There’s a large information booth with multilingual staff on the
main floor near the arrivals gate and the main exit. All travellers
are subjected first to passport control, followed by baggage
collection, then finally a sometimes rigorous customs inspection.
Facilities are limited, so if you arrive with the main influx of
European flights in mid-afternoon, the entire process can take up to
an hour. Passport control will issue you with a bit of paper with
names and dates on it, while customs will stamp your customs
declaration. Keep both papers with your passport; otherwise
immigration and customs officials could hold you up when you leave
the country. Customs has a green line and a red line: the former is
for those carrying less than $1,000 and few valuables and entitles
you to free passage without inspection, while the latter is for
those carrying over US $1,000.

Data:
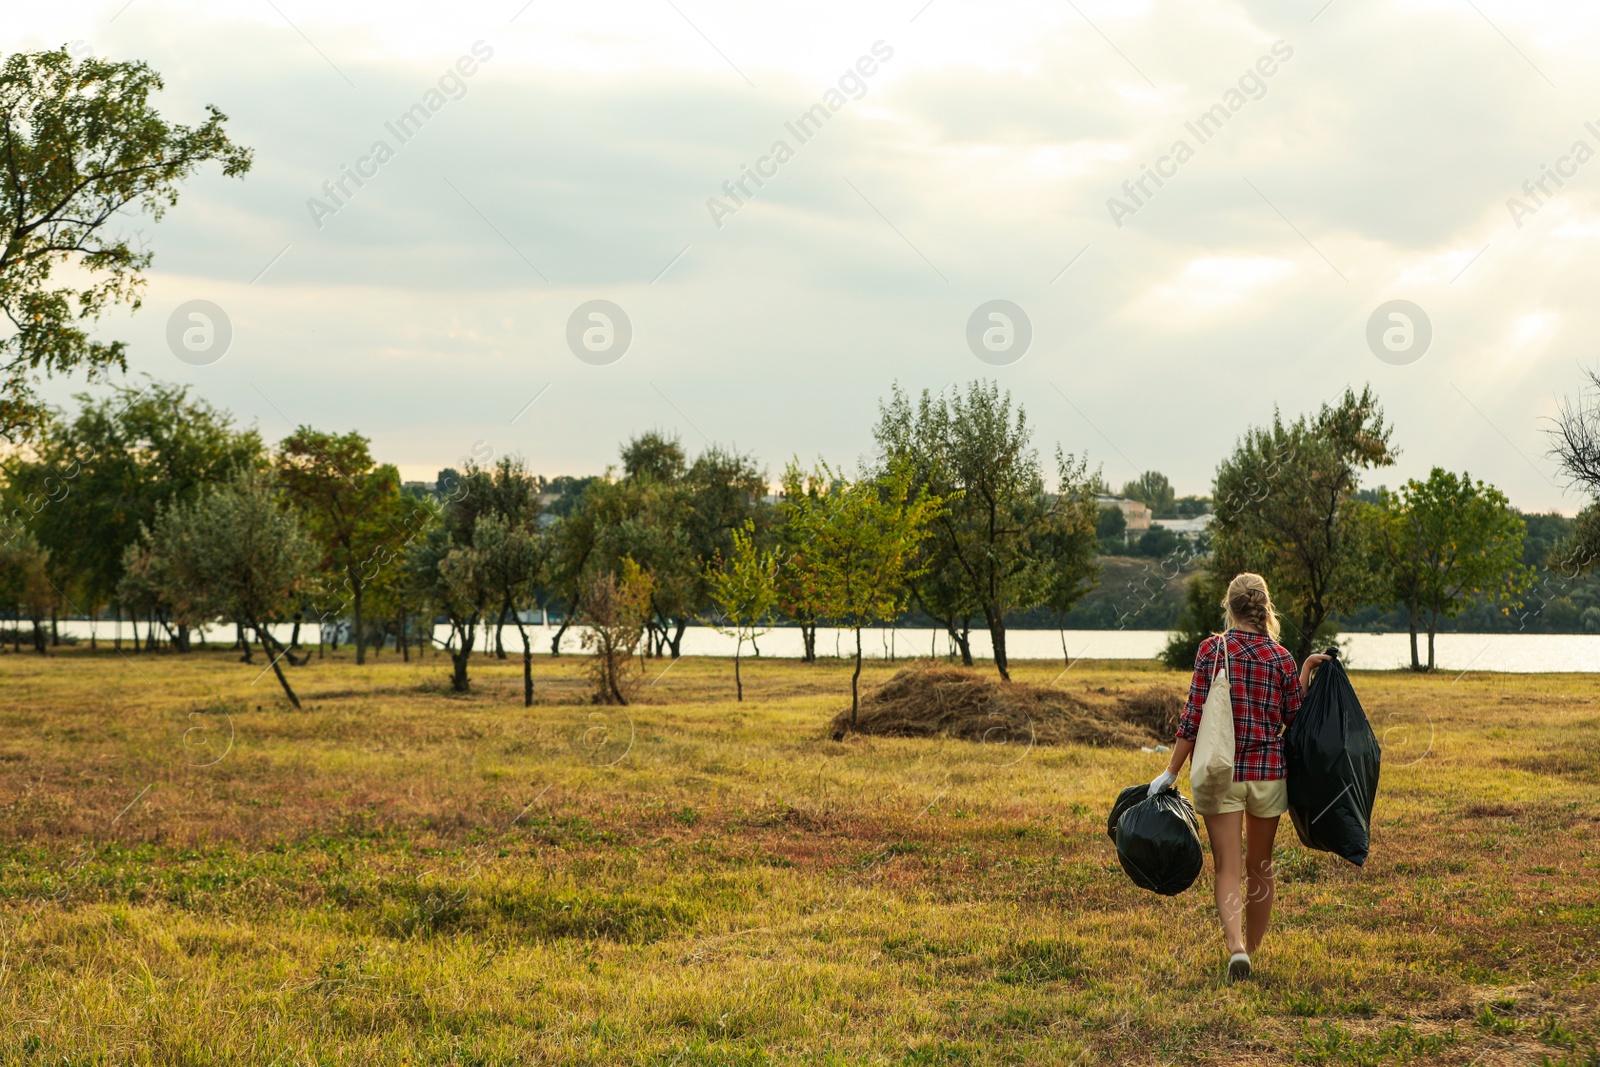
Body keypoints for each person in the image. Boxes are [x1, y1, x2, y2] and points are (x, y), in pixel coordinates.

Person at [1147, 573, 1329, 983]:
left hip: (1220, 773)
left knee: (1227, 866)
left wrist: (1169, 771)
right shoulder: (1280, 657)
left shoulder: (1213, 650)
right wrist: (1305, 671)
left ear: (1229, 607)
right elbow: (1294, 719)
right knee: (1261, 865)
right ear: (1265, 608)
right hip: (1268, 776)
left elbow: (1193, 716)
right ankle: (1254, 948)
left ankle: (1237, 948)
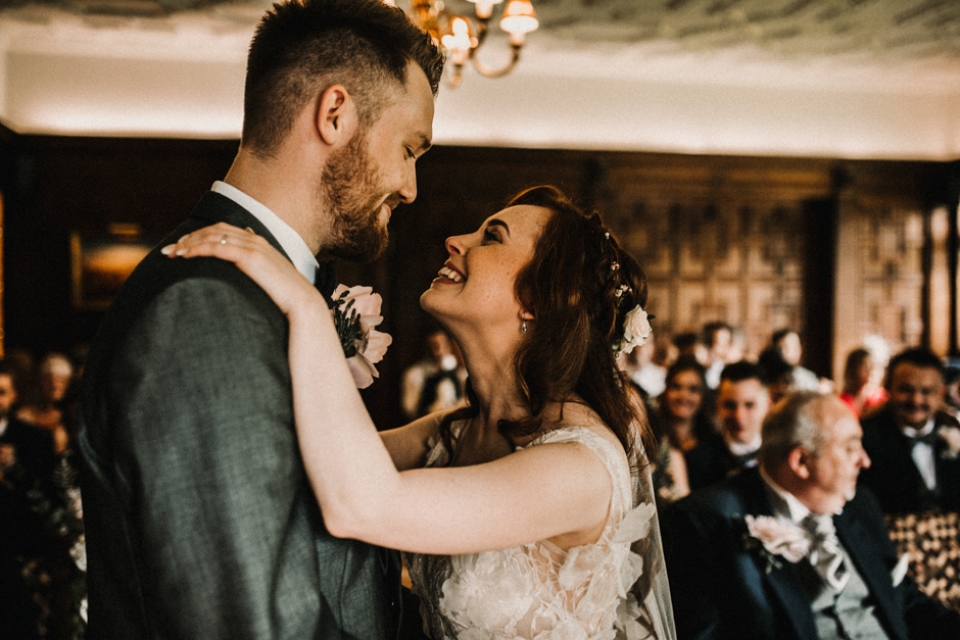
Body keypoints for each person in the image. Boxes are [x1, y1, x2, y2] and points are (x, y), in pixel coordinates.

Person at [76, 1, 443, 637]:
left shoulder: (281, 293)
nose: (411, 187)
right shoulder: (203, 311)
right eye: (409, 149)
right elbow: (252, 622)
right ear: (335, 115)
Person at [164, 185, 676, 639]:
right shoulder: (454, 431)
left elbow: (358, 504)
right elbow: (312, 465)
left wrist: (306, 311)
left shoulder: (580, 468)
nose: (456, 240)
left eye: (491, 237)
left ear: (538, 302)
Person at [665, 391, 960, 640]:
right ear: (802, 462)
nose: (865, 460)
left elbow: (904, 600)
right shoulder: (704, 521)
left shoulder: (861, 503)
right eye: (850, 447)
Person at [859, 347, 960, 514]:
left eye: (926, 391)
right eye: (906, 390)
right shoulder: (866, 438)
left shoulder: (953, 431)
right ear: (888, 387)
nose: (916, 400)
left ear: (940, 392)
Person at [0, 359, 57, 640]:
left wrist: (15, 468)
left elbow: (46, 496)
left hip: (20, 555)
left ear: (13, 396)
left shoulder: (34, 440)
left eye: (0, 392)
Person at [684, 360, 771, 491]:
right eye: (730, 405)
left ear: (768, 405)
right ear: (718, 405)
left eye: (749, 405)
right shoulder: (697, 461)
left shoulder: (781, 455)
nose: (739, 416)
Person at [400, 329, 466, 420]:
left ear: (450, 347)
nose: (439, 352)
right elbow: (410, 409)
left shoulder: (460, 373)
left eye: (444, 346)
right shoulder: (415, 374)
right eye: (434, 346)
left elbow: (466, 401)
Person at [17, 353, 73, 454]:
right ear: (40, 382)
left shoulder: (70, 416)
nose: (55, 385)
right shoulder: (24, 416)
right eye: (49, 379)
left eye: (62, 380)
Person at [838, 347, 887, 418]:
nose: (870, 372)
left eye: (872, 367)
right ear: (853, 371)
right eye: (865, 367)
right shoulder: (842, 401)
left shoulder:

Required work:
1. From the airport arrival passage, write out the part that opens with the words containing "There’s a large" and closes with "rigorous customs inspection.".
2. Translate this sentence from the airport arrival passage into Spanish: "Keep both papers with your passport; otherwise immigration and customs officials could hold you up when you leave the country."
3. According to the airport arrival passage, how long can the entire process take for someone arriving with the main influx of European flights in mid-afternoon?

Responses to the exercise:
1.
There’s a large information booth with multilingual staff on the
main floor near the arrivals gate and the main exit. All travellers
are subjected first to passport control, followed by baggage
collection, then finally a sometimes rigorous customs inspection.

2. Guarde ambos papeles con su pasaporte; de lo contrario, los funcionarios de inmigración y aduanas podrían retenerlo cuando salga del país.

3. Up to an hour.